In the output, include exactly the lines from the beginning of the records up to and including the one that contains "left shoulder: (160, 147, 15)", and leave out the pictures.

# DATA FOR ANALYSIS:
=-=-=-=-=

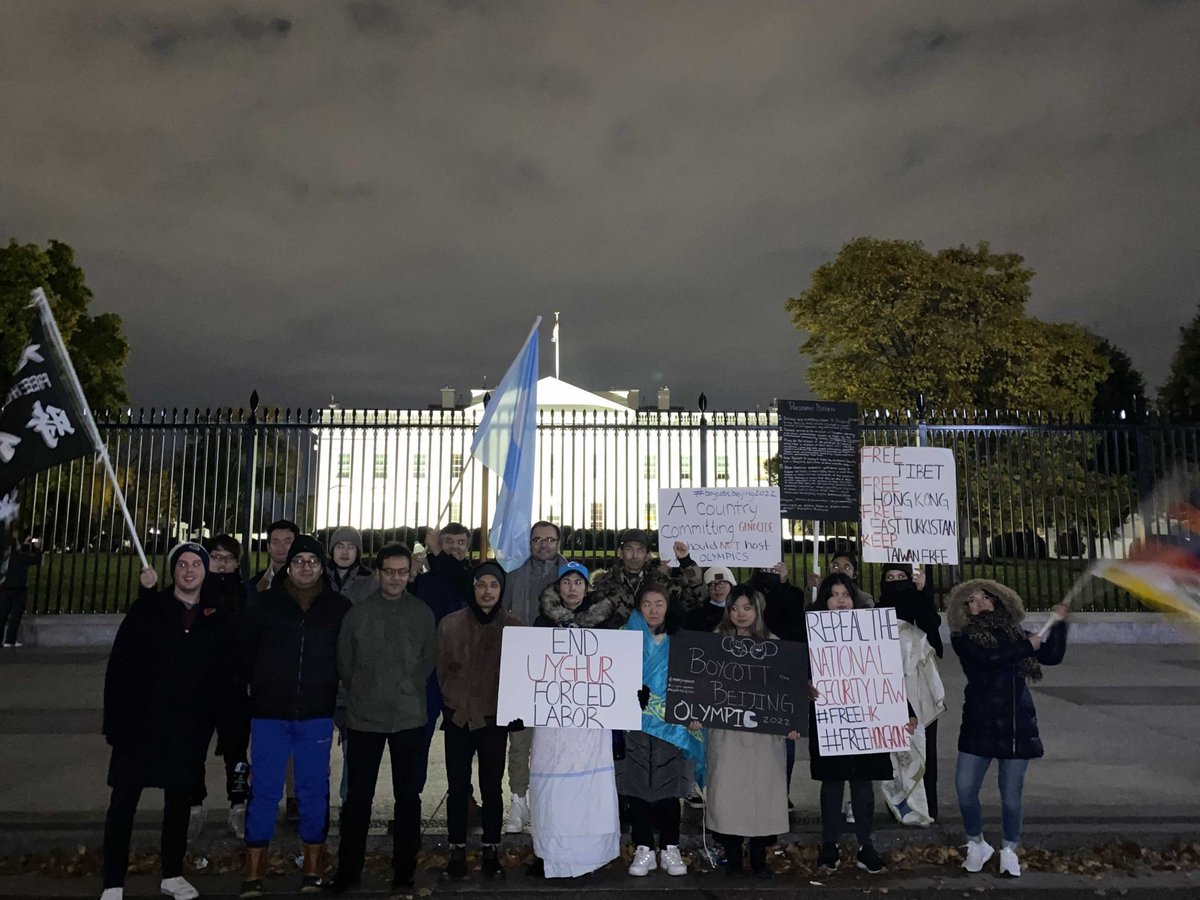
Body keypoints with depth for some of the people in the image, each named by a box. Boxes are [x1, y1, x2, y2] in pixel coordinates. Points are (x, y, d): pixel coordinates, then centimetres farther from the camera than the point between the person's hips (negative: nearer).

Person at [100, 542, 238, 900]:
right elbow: (119, 667, -6)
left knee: (179, 802, 14)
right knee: (123, 803, 3)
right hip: (140, 726, -2)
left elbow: (225, 679, 5)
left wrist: (214, 720, -3)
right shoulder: (146, 610, -4)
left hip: (189, 732, 2)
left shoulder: (218, 620, 2)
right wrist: (116, 720, -12)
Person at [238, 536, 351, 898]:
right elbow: (244, 652, 7)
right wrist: (263, 686, 6)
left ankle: (313, 871, 19)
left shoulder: (340, 608, 1)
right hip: (269, 714, 0)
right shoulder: (264, 604, 2)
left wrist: (330, 692, 3)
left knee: (314, 793, 7)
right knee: (264, 792, 3)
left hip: (317, 715, 0)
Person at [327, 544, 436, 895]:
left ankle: (404, 869, 19)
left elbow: (429, 659, 8)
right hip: (364, 717, 0)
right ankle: (348, 868, 21)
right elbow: (344, 660, 7)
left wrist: (409, 689, 3)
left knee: (407, 795, 7)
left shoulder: (423, 613, 2)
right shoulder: (358, 612, 1)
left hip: (409, 718, 0)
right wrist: (360, 694, 6)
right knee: (358, 796, 7)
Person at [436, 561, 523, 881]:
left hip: (495, 719, 0)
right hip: (458, 718, 1)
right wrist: (458, 702, 3)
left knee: (492, 789, 8)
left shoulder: (513, 626, -5)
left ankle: (491, 851, 22)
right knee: (458, 788, 8)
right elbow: (442, 671, 5)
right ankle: (457, 851, 22)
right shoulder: (450, 624, -4)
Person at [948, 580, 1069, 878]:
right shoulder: (963, 637, -3)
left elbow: (1052, 656, 11)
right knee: (964, 789, -3)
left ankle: (1009, 850, 27)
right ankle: (976, 844, 22)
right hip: (979, 726, -2)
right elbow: (987, 658, -20)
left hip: (1017, 725, 2)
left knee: (1011, 795, 5)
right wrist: (1027, 646, -10)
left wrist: (1059, 622, 5)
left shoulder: (1013, 631, 8)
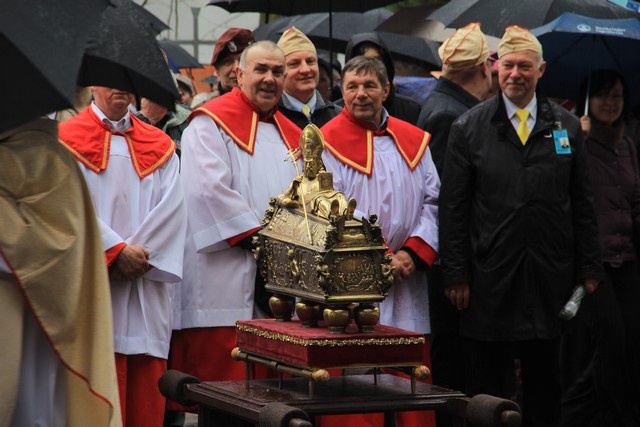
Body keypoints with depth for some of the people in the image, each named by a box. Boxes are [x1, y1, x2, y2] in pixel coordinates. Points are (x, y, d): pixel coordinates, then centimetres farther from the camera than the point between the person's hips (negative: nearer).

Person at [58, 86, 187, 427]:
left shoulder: (160, 147, 15)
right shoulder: (67, 140, 5)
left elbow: (173, 208, 2)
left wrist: (139, 252, -12)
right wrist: (117, 250, -15)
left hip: (148, 292, 3)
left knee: (146, 398, 1)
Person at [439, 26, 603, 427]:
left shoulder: (567, 127, 7)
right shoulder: (468, 128, 1)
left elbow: (583, 205, 9)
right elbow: (453, 208, 0)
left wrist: (589, 269, 4)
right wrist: (456, 275, -5)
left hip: (550, 276, 2)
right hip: (490, 279, -2)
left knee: (544, 379, 9)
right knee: (486, 381, 5)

=-=-=-=-=

# SOLUTION TO THIS TASK:
Body keypoints with depth for some of the people in the image, each named by a box. Boxes are [x1, y1, x2, y2] in pixel coordinates. Points are (x, y, d): pixel coordinates, then centimetres farther from the camera than the point between the person's hips (negative: nearer).

Person at [100, 542, 238, 900]:
right elbow: (119, 667, -6)
left knee: (179, 802, 14)
right knee: (123, 803, 3)
right hip: (140, 726, -2)
left elbow: (225, 679, 5)
left wrist: (214, 720, -3)
right shoulder: (146, 610, -4)
left hip: (189, 732, 2)
left shoulder: (218, 620, 2)
right wrist: (116, 720, -12)
Person at [238, 536, 351, 898]:
right elbow: (244, 652, 7)
right wrist: (263, 686, 6)
left ankle: (313, 871, 19)
left shoulder: (340, 608, 1)
right hip: (269, 714, 0)
right shoulder: (264, 604, 2)
left wrist: (330, 692, 3)
left knee: (314, 793, 7)
right knee: (264, 792, 3)
left hip: (317, 715, 0)
Person at [327, 544, 436, 895]:
left ankle: (404, 869, 19)
left elbow: (429, 659, 8)
right hip: (364, 717, 0)
right ankle: (348, 868, 21)
right elbow: (344, 660, 7)
left wrist: (409, 689, 3)
left knee: (407, 795, 7)
left shoulder: (423, 613, 2)
right shoulder: (358, 612, 1)
left hip: (409, 718, 0)
right wrist: (360, 694, 6)
right knee: (358, 796, 7)
Person at [436, 561, 523, 881]:
left hip: (495, 719, 0)
right hip: (458, 718, 1)
right wrist: (458, 702, 3)
left knee: (492, 789, 8)
left shoulder: (513, 626, -5)
left ankle: (491, 851, 22)
right knee: (458, 788, 8)
right elbow: (442, 671, 5)
right ankle: (457, 851, 22)
right shoulder: (450, 624, -4)
Person at [948, 580, 1069, 878]:
right shoulder: (963, 637, -3)
left elbow: (1052, 656, 11)
right knee: (964, 789, -3)
left ankle: (1009, 850, 27)
right ankle: (976, 844, 22)
right hip: (979, 726, -2)
right elbow: (987, 658, -20)
left hip: (1017, 725, 2)
left knee: (1011, 795, 5)
right wrist: (1027, 646, -10)
left wrist: (1059, 622, 5)
left shoulder: (1013, 631, 8)
Body keypoints with depth for some of the people in the image, each named by a box. Boxes are [x1, y1, x2, y2] in pixel coordinates. Points are (x, y, d): pixel coordinates, then centimetres farther from the camera than the point between the person's hips (negative: nearer).

Person at [58, 86, 187, 427]:
left shoulder: (160, 147, 15)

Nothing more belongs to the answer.